So I peaced out on modern luxuries (cable, internet, bathing (just kidding)) for the past couple weeks and let me tell you I didn't miss shit. I have been moving and then I started discovering my new neighborhood on my kick ass bike. It is funny when you move into a new place and you get all rustic and you are like "Oh. No electricity for a week, Sure, No Problem." Well, the whole time I was zoning out and bike riding I was thinking to myself "You know what? The internet is totally lame. I don't need that shit. All I do is read gossip blogs anyways and I could just go out and make friends with real life Catty Bitches if I really wanted to. Yeah, and Myspace can suck it deep cause that shit isn't fun anymore." I was just over the whole thing and somehow convinced myself that the world was united against me. I noticed people riding bikes next to me and they would wink at me as if to say "Yeah, your right, the internet is totally last year."
Then the other day I discovered a super phatty wireless network (thanks greghomeXXX) that totally gets low reception if I stand on my bed near the window. Bam!! I was back in the thick of internet action. In a massive couple hour session I got caught up on www.dlisted.com, listened to our friends Mellowdrone's new song (www.myspace.com/mellowdrone), saw pictures of Britney Spears hairless ChoCha, sent a myspace message to Danny Bonaduce and found this on youtube...
Damn! I love the internet sometimes! I realized that the internet is like a warped version of my brain, only better organized.
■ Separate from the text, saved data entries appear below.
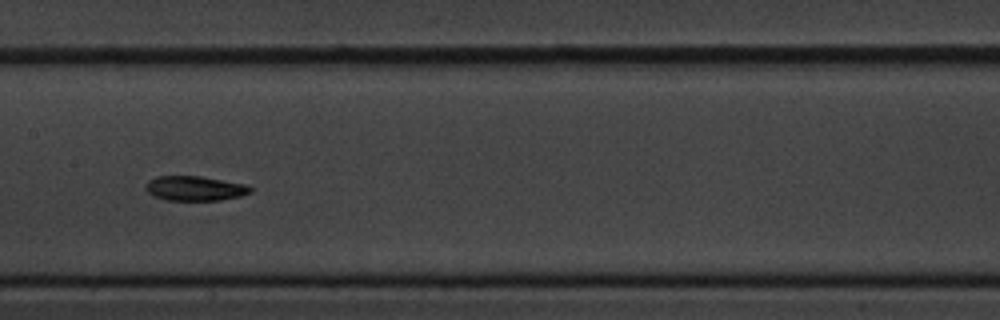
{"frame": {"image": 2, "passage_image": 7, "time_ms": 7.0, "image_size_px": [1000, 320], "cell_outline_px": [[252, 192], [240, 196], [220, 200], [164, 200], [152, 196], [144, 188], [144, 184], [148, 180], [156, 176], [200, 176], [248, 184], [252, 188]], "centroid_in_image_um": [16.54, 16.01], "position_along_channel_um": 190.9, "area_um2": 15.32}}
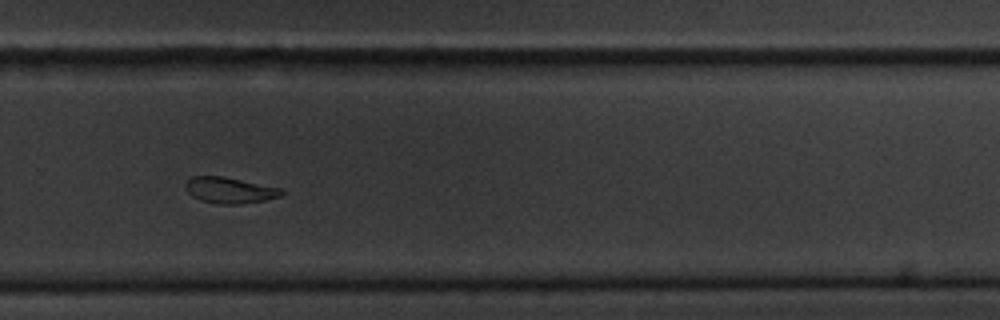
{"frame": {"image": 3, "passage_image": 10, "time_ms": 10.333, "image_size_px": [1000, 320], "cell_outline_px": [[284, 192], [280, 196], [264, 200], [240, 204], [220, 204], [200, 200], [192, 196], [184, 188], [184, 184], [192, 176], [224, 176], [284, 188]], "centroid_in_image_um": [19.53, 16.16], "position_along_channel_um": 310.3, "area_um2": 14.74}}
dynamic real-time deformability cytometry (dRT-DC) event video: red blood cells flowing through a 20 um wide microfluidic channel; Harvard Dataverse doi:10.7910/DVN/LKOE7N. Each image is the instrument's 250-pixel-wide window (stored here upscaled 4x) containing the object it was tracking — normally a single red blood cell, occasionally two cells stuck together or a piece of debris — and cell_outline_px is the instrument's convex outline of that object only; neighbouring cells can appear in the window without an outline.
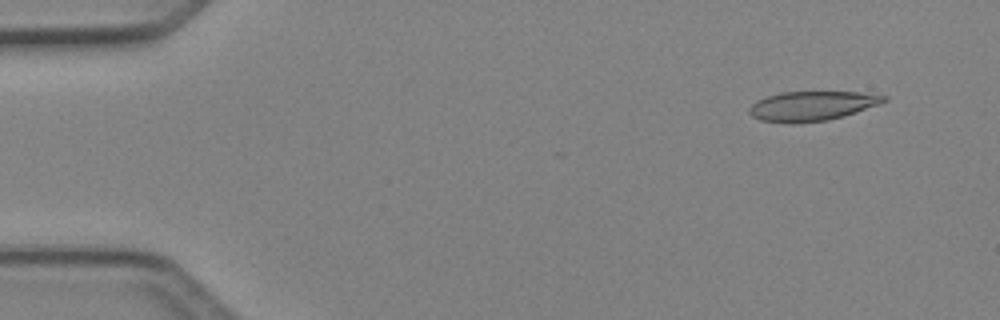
{"species": "Egyptian fruit bat (a non-hibernating species)", "species_latin": "Rousettus aegyptiacus", "temperature_condition": "cold", "stored_images_in_passage": 5, "camera_frame_rate_fps": 3000, "um_per_image_px": 0.085, "animal": {"sex": "female"}, "frame": {"image": 1, "passage_image": 1, "time_ms": 0.0, "image_size_px": [1000, 320], "cell_outline_px": [[888, 100], [880, 104], [844, 116], [828, 120], [760, 120], [752, 116], [748, 112], [748, 108], [756, 100], [780, 92], [856, 92], [888, 96]], "centroid_in_image_um": [69.06, 8.96], "position_along_channel_um": 15.9, "area_um2": 22.31}}
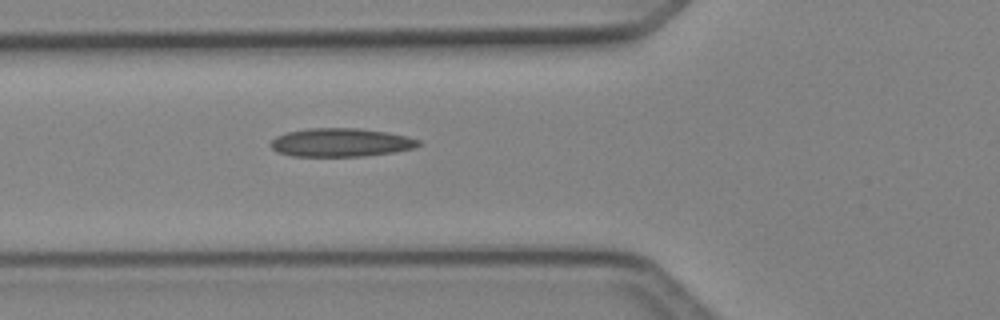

I discovered something hysterical as I have been obsessively watching Counting Crows videos on youtube. I don't know if anyone else has noticed, but music videos used to be posted by regular people who had taped that shit off of TV or something. They would often be a bit grainy and low res. Now the Major Labels (Universal in the case of the Counting Crows) have pulled those videos off and posted the videos for their artists themselves. If you look at the member information on these videos it says Universal Music Group youtube member for one year! Warner Brothers (The Flaming Lips Videos) has been a member for eleven months! Is that funny to anyone else? I see videos posted by twelve year old hicks who have been on youtube for like three years and somehow a major record label just got the idea a year ago to maybe go ahead and post the videos, that they paid for, to promote records, that they also paid for. I just picture a bunch of fourty something a*#holes sitting in an office trying to figure out how to get their crappy new record played on MTV (which hasn't played a video since The Hils hit 24 hour rotation) when some new young intern says "you could always post it on youtube" and they all go "Is that one of those new website things? I have been hearing a lot about this internet thing recently. I think that it is what those kids are using to steal our records. Maybe we should look into this." Seriously these dudes are dinosaurs. But they made this video happen so I can't totally hate. By the way I had to go to some other private posting of this video because you can't re-post videos that are posted by UNIVERSALMUSICGROUP... fuck!!
I miss the day and age when Adam Duritz was considered a great front man. He is pure beauty.....which brings me to Jennifer Aniston.
So I also got way busy on IMDB the other day and let me tell you I WENT DEEP ON THAT SHIT. Am i the only one who gets crazy lost in the zone of IMDB and then realizes he is sifting through the acting resume of Jaleel White (Stefan Urkel) and snaps back to reality? Well I was looking for current pictures of Candace Cameron (Full House) because I heard she was all super christian like her whack job brother and I clicked on a bunch of profiles and the TGIF memories just started flooding back. I instantly snapped back to hanging alone on a Friday night with all these shows when I saw this glory photo............
Does anyone remember this made for TV piece of brilliance called "Camp Cucamonga"? It was an ill conceived marketing scheme to get all the TGIF actors in one piece of crap movie. Look there's Urkel, there's DJ Tanner, there's the guy from Head of the Class, and theres JENNIFER ANNISTON!! What? Yeah that's her in all her glory. You know she is thinking "I am so much better than these losers and I will be so much more famous!"
I love finding this picture and I am back to loving the internet, sometimes. I am gonna go ride my bike for awhile and have Camp Cucamonga scenes play in my head while I process all the beauty that technology has served me with this morning.